_Directions_.
• A. Using the article on the song "I Can See You," answer each of these, marking your answers (i), (ii), (iii) to match:
(i) Who produced the song?
(ii) Where did its music video premiere?
(iii) In what year did Scooter Braun acquire Big Machine?
• B. Summarize the article on the song "I Can See You" in two sentences.
• C. From the article on the song "I Can See You," output the passage from "2023 song by" up to and including "comes across often.", copied word for word.

_Supplied passage_.
....................
Promotional single by Taylor Swift

from the album Speak Now (Taylor's Version)
- Released: July 7, 2023
- Studio: Electric Lady (New York); Rough Customer (Brooklyn);
- Genre: Indie rock; soft rock;
- Length: 4:33
- Label: Republic
- Songwriter: Taylor Swift
- Producers: Taylor Swift; Jack Antonoff;

Music video
- "I Can See You" on YouTube

= I Can See You (song) =

2023 song by Taylor Swift

"I Can See You" (Note: Officially titled "I Can See You (Taylor's Version) (From the Vault)") is a song written and recorded by the American singer-songwriter Taylor Swift from her third re-recorded album, Speak Now (Taylor's Version) (2023). It is one of the album's "From the Vault" tracks that was intended for but excluded from her third studio album, Speak Now (2010). Produced by Swift and Jack Antonoff, "I Can See You" is an indie rock and soft rock song with elements of funk. Distorted guitars, meandering bass, and synthesizers constitute its midtempo production. The lyrics are sexually suggestive and contain flirtatious innuendos, describing Swift's attraction to a person she comes across often.

The song garnered positive comments from most critics who reviewed Speak Now (Taylor's Version), several of whom found it an engaging listen. It has been highly placed in publication rankings of Swift's "From the Vault" tracks. Commercially, "I Can See You" peaked at number four on the Billboard Global 200; it charted in the top 10 and received certifications in Australia, New Zealand, and the United Kingdom.

Swift wrote and directed the music video for "I Can See You", which premiered on July 7, 2023, at the first Eras Tour show in Kansas City, Missouri. The video depicts a heist by Joey King, Taylor Lautner, and Presley Cash to free the Speak Now-era Swift from a highly guarded vault in a museum. Critics interpreted it as a metaphor for the support from Swift's fans following the dispute over the sale of the masters of her albums. The Grammy Museum at L.A. Live hosted a pop-up exhibit containing costumes and props from the video, in celebration of Swift's six sold-out Eras shows at the SoFi Stadium.

==Background and release==
The American singer-songwriter Taylor Swift released her third studio album, Speak Now, on October 25, 2010, under Big Machine Records. She released three more studio albums under Big Machine, as per her recording contract, which expired in November 2018. Swift subsequently withdrew from Big Machine and signed a new deal with Republic Records, which secured her the rights to own the masters of any new music she would release. In 2019, the American music executive Scooter Braun acquired Big Machine; the ownership of the masters to Swift's first six studio albums, including Speak Now, transferred to him. In August 2019, Swift denounced Braun's purchase and announced that she would re-record her first six studio albums so as to own their masters herself. She began the re-recording process in November 2020.
....................
_Dataset_.
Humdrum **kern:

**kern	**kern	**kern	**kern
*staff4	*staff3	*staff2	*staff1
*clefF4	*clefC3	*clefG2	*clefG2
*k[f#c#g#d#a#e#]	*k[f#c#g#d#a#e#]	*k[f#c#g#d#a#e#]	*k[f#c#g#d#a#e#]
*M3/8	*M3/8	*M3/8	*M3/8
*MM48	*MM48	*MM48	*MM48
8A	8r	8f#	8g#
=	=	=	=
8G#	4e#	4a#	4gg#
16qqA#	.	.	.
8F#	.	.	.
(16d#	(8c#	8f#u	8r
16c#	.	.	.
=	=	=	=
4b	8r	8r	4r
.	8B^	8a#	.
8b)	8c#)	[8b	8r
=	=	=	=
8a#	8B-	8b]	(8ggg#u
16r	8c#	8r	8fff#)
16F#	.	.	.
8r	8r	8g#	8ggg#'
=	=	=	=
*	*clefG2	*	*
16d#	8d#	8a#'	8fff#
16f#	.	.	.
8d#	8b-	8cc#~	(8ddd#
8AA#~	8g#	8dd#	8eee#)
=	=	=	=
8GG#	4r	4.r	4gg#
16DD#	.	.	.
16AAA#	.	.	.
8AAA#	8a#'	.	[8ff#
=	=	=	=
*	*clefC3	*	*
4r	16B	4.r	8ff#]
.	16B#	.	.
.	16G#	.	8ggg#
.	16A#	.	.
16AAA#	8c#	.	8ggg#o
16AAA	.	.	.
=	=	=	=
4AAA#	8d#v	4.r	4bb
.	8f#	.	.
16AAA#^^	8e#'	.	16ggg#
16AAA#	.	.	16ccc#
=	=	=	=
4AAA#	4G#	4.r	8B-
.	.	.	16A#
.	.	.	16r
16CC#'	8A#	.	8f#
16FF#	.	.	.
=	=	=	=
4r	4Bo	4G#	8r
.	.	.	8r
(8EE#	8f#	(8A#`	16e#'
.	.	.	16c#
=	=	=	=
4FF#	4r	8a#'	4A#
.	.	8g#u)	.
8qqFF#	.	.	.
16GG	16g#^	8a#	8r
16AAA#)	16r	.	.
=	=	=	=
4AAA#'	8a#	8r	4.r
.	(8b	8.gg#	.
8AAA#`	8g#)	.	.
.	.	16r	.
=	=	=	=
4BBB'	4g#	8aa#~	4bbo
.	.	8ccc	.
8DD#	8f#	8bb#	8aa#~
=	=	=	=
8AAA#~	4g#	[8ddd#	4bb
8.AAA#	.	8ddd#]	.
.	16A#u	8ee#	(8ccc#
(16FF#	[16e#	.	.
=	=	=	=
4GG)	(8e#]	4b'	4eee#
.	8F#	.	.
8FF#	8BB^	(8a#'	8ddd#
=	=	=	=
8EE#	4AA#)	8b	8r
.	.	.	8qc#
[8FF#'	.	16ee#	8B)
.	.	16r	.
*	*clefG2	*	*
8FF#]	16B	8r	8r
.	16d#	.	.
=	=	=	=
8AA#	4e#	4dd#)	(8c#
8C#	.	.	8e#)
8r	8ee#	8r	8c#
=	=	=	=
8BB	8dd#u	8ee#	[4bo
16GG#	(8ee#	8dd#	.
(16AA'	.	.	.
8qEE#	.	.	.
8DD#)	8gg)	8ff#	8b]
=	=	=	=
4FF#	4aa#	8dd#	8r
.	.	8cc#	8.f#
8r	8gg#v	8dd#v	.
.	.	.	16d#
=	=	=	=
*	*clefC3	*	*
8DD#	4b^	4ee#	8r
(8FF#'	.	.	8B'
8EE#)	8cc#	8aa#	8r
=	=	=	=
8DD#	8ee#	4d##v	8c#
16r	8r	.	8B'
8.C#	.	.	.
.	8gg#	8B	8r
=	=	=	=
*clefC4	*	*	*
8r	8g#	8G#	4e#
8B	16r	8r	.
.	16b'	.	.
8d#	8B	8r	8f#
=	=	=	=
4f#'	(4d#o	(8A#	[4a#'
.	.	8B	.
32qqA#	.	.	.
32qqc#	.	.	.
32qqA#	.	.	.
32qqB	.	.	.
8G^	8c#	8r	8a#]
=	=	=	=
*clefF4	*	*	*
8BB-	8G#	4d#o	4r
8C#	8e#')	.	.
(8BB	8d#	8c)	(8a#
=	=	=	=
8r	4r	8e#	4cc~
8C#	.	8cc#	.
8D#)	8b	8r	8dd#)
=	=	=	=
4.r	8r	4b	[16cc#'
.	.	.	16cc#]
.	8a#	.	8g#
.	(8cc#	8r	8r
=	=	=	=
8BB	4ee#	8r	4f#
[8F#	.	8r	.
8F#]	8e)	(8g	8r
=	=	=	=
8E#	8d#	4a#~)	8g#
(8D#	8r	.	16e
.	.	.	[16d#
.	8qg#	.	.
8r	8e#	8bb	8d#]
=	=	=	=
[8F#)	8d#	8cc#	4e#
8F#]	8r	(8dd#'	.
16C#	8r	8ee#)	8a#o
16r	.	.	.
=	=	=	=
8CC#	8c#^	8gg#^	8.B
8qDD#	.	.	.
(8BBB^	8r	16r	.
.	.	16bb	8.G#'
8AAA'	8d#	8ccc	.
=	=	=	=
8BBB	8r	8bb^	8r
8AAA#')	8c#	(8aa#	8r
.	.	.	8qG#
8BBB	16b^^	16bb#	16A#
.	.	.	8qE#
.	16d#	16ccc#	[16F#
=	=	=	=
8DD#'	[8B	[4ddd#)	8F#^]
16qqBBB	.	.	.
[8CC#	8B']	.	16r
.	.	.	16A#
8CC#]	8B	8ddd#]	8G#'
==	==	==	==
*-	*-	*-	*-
....................
_Responses_.
• A.
(i) Taylor Swift and Jack Antonoff.
(ii) At the first Eras Tour show in Kansas City, Missouri.
(iii) 2019.

• B. "I Can See You" is an indie rock and soft rock song written by Taylor Swift and produced by Swift and Jack Antonoff, released as a "From the Vault" track on Speak Now (Taylor's Version) (2023) after being left off Speak Now (2010). It drew mostly positive reviews and peaked at number four on the Billboard Global 200, and its Swift-directed music video, which premiered at the first Eras Tour show, depicts a heist to free the Speak Now-era Swift from a guarded museum vault.

• C.
2023 song by Taylor Swift

"I Can See You" (Note: Officially titled "I Can See You (Taylor's Version) (From the Vault)") is a song written and recorded by the American singer-songwriter Taylor Swift from her third re-recorded album, Speak Now (Taylor's Version) (2023). It is one of the album's "From the Vault" tracks that was intended for but excluded from her third studio album, Speak Now (2010). Produced by Swift and Jack Antonoff, "I Can See You" is an indie rock and soft rock song with elements of funk. Distorted guitars, meandering bass, and synthesizers constitute its midtempo production. The lyrics are sexually suggestive and contain flirtatious innuendos, describing Swift's attraction to a person she comes across often.